How Much Epsom Salt to Soak a Finger?

By LeafTV Contributor

Epsom salt, aka magnesium sulfate, is one of those cure-all substances for the body. Contrary to its name, Epsom salt is not a salt. It's a naturally occurring mineral composed of, yup you guessed it, magnesium and sulfate. Magnesium, the most abundant mineral in our cells, plays a role in relieving inflammation, tension, regulating nerve function etc. And sulfate helps absorb nutrients, flushes toxins, and relieves migraine headaches. Studies have shone that magnesium and sulfate are effectively absorbed through the skin. Every part of the body, down to the littlest finger, stands to benefit from an Epsom salt soak. If you've got a swollen or sore finger, 10 minutes in a Epsom soak will do wonders for your ailing digit.

Epsom salt
credit: vikif/iStock/GettyImages
How Much Epsom Salt To Soak A Finger

Note: Epsom salt is carried in a variety of sizes, in virtually all grocery stores and pharmacies.
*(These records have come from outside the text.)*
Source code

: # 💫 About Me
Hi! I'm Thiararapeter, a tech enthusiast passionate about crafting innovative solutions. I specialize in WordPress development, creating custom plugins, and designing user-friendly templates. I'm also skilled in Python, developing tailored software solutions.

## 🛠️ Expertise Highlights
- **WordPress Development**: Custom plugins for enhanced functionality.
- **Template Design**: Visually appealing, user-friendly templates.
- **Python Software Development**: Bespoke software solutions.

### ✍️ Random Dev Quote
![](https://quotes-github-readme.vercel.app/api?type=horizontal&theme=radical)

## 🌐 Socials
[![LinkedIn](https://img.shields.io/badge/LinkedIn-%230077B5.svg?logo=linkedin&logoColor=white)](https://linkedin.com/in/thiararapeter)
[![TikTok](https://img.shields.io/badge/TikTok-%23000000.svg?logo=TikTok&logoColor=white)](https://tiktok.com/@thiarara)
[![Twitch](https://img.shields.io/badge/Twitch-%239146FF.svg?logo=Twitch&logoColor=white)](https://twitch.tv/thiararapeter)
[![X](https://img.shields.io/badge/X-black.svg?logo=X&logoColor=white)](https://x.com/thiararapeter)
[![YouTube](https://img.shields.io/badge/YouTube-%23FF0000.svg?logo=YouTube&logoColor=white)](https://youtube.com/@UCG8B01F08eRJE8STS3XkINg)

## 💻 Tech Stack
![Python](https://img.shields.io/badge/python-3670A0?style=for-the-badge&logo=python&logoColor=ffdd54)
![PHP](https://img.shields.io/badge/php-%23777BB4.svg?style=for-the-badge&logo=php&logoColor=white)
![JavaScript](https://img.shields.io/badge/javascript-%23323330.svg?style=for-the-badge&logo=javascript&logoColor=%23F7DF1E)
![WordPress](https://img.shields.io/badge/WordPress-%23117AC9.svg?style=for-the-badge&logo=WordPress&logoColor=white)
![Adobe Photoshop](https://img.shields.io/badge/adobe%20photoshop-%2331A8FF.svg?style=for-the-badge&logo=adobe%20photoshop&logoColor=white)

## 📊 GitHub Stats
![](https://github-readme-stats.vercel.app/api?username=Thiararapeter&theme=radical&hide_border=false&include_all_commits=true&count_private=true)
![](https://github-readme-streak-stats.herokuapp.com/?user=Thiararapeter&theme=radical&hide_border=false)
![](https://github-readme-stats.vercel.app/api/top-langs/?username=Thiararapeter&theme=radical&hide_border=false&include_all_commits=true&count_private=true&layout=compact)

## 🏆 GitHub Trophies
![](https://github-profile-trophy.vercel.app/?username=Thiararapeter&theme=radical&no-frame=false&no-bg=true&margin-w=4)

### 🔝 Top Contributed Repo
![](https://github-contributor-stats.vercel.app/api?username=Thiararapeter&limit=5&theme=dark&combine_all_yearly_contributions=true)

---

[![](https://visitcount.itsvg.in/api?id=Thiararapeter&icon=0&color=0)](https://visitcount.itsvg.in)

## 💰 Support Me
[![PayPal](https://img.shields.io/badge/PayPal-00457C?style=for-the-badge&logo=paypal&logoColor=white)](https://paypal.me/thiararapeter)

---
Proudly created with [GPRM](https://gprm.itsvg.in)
How to Prepare an Epsom Salt Soak

Find a container large enough to fully immerse your finger comfortably. Prepare the solution by dissolving ½ cup Epsom salt in a quart of hot (not boiling) water. Stir the mixture until the Epsom salt is fully dissolved.

Soak your finger for 6-10 minutes, and repeat multiple times daily. Frequency is more important than duration here.

Warnings

Certain types of bacterial or fungal infections can be exacerbated with exposure to hot water. If this is the case, refrain from using this remedy. Additionally, if you do not feel relief within 2 hours of soaking, or the finger becomes red and irritated consult a doctor. Also, people with diabetes should not use hot or warm soaks unless instructed by a physician.

Other Uses

The benefits of Epsom salt are not limited to just your fingers, you can also use it in the bath for total body relief of sore, achy muscles. To use it in the bath, simply stir 2 cups of Epsom salt into a filled tub and soak away. Find more healing bath recipes here.

Additionally, the mineral is also helpful in the treatment of bronchial asthma, migraine headaches, and fibromyalgia.